We sidle over to it. Businessman and derelict move into a delicate kind of geometry with a knowing barista and we’re all protecting the thing as we delicately divert anything from coming too close to the potential to unwittingly absorb it out of existence . It’s a careful dance between the three of us engaged in active diversion. The malodorous emanations of the derelict push oncoming riders in the direction of the businessman, who throws an imposingly cold air of authority in the right direction to pass through the reverse synchronicity of the barista’s unexpected beauty that shuffles the traffic through relative gravities away from the fragile potential.

It’s a dance we couldn’t hope to maintain forever, but we manage to keep it all quite smoothly juggled for the duration of apparent perception while waiting for the right moment to coax the possibility into substantiality. One of us begins to become a little too aware of what is happening, which tilts the dynamic of the relative gravity off kilter. The potential shuffles around from one seat to the next and everything is tumbling about in a dangerous juxtaposition which could shatter the whole effort into a kind of perilously trivial inevitability.
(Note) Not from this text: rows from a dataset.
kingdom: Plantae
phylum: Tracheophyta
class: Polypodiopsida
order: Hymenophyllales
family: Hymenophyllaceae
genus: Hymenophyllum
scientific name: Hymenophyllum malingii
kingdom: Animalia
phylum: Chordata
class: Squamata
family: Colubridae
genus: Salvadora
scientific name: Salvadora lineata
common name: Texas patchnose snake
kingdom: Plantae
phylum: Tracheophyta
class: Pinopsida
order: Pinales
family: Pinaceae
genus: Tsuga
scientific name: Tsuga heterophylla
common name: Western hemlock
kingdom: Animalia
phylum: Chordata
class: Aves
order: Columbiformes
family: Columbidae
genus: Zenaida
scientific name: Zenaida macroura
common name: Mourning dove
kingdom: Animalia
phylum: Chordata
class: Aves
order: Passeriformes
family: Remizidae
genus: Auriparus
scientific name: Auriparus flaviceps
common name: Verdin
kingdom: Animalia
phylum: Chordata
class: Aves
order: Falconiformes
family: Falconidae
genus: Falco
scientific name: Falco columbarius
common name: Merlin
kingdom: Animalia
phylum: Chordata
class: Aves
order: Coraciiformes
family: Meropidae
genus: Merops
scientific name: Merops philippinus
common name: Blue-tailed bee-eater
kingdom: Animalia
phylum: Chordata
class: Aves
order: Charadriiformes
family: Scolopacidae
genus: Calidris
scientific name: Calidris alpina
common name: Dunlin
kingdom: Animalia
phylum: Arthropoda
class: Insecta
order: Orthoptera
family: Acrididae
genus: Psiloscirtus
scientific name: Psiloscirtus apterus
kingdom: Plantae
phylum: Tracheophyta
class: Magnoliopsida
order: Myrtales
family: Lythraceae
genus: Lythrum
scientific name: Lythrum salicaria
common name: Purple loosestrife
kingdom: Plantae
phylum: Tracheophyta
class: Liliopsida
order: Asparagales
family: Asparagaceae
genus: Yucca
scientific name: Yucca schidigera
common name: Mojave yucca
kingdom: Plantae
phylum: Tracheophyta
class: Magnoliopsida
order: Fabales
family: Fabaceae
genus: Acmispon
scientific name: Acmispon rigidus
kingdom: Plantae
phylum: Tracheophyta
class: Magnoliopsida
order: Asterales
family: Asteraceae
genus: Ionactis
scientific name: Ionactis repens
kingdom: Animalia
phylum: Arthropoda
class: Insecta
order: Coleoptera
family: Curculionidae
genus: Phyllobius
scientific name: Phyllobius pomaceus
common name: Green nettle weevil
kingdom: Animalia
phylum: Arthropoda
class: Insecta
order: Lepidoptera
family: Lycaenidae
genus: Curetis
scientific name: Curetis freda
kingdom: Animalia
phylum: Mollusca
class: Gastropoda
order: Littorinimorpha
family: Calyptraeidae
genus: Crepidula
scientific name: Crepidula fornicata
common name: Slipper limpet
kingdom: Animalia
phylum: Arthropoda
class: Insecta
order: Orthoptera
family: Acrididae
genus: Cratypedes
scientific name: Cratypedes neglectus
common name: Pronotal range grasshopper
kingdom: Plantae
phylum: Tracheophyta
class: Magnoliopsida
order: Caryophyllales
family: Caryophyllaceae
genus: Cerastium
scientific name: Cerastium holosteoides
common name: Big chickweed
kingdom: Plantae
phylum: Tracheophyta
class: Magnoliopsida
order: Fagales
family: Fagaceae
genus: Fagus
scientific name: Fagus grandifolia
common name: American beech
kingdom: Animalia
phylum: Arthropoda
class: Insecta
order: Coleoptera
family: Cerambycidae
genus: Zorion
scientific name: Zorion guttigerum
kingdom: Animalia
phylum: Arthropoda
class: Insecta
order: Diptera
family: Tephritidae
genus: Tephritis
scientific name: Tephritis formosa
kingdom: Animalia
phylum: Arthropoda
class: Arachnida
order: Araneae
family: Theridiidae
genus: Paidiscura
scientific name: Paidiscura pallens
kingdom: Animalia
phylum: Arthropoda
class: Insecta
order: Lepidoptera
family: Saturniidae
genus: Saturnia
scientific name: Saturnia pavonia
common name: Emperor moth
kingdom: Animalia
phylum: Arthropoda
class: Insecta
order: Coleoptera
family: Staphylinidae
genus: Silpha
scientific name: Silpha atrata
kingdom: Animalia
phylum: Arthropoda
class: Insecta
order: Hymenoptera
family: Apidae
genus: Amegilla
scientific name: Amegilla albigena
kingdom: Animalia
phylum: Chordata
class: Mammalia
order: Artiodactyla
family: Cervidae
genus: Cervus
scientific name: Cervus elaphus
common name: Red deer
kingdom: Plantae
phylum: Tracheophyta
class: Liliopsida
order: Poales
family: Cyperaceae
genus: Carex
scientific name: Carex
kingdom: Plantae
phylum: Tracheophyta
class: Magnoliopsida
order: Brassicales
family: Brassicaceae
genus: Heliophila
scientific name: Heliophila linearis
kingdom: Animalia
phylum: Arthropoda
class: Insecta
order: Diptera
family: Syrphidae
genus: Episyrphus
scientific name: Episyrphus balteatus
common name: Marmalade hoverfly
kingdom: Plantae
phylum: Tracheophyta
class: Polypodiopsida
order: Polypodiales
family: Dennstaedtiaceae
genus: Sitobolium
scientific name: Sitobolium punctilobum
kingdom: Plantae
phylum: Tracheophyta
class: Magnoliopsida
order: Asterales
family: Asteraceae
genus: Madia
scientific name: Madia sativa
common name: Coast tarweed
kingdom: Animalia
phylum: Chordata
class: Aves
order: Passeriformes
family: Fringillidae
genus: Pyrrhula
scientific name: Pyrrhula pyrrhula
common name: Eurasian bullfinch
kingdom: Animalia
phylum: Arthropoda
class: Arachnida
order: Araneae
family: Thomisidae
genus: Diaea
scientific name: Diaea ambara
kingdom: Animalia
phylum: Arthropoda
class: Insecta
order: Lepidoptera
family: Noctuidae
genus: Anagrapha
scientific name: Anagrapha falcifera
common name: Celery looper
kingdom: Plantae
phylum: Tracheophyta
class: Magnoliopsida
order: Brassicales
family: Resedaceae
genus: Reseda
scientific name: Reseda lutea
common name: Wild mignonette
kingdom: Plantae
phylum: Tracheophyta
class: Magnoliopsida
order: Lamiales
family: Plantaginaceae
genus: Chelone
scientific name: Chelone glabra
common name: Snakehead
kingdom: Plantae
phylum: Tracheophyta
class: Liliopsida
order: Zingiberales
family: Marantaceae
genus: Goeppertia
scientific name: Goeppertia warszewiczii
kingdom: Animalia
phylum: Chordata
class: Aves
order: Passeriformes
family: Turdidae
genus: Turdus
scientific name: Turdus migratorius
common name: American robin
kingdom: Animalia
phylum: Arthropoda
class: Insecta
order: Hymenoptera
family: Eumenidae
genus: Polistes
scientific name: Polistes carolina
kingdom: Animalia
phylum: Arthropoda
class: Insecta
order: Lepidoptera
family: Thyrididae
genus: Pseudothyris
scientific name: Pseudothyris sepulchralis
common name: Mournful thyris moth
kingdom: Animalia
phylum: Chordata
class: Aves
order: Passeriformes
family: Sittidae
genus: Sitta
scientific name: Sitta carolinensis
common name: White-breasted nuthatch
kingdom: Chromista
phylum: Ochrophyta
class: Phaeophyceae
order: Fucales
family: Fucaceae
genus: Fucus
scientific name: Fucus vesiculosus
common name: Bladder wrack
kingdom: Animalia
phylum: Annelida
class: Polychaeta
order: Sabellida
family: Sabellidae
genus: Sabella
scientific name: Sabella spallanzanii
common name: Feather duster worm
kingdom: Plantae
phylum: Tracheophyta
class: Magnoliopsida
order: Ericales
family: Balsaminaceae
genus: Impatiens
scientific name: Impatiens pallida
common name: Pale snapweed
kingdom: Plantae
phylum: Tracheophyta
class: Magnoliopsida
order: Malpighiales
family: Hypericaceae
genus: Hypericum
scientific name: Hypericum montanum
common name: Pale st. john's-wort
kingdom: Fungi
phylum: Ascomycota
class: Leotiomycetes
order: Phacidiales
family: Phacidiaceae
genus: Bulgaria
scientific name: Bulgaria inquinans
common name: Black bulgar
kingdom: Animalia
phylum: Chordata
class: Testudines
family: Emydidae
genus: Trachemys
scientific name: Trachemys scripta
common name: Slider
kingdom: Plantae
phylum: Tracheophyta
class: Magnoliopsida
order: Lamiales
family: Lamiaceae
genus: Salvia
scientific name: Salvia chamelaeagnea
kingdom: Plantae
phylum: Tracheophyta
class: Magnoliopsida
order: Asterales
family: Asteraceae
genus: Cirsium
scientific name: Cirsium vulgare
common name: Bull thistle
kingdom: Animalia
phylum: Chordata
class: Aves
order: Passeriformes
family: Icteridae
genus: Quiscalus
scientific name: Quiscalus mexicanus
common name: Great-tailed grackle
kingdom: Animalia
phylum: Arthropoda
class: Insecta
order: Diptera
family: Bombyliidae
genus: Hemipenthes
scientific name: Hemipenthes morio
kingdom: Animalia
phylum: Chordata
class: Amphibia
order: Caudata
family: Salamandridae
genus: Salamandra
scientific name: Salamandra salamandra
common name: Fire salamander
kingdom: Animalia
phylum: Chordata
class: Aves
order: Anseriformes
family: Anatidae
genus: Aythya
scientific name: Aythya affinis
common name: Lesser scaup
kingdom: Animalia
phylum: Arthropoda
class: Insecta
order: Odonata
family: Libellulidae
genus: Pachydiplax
On the surface it’s little more than a casual shifting between strangers on public transportation, but those of us who have remembered not to forget to take some peripheral awareness of the potential it is a maelstrom of mind-numbingly overwhelming proportions. We’re all quite dizzy on the edge of perception without being fully aware of our own nausea. The residual tang of the possibility that slapped out of existence only blocks before hangs heavily in the air and we’re all about to be pulled into a full-consciousness that will shatter all potential when the bus reaches a stop.
A woman gets on with a little girl who gets on with a stray thought that she hasn’t thought that much about. It’s a fragment of an impression in an impressionable, little mind that seems to be swirling around the tempest with inadvertent grace. Somehow one or more of us is tumbling through the moment in a way that keeps the stray potentiality from moving in the path of total annihilation from a million kinds of ending. It hops and pirouettes, tumbling into a vague approximation of some kind of an arial rotation that cascade gently into the path of certain deletion.

We are all somewhere between utter horror and completely oblivious ambivalence as we are only able to grasp the full reality of the moment with scattered skittering edges of perception.

There is no doubt that the danger of the deletion is quite clearly there, though. It is as clear as everything we have ever forgotten to see and it is coming into everything in vivid 3D. We shudder and we shake as the end draws nearer to vanishing in total release on the moment. Then in an instant it ends. There is the knock of a sudden shock.

Those of us looking with the right fraction of open perception would have seen it when it was almost there. There would have been some fragmentation of a vague notion as the girl rushed out with the dizzy little half-remembered fragment of a sleeping thought that the potential had through luck and unknown judgment, somehow come to slide into. Potential and fragment had come to rest within each other as a sudden wisdom flashed across the fresh face of the little girl who was as unaware of all of this as we had all become the moment the light turned green once more.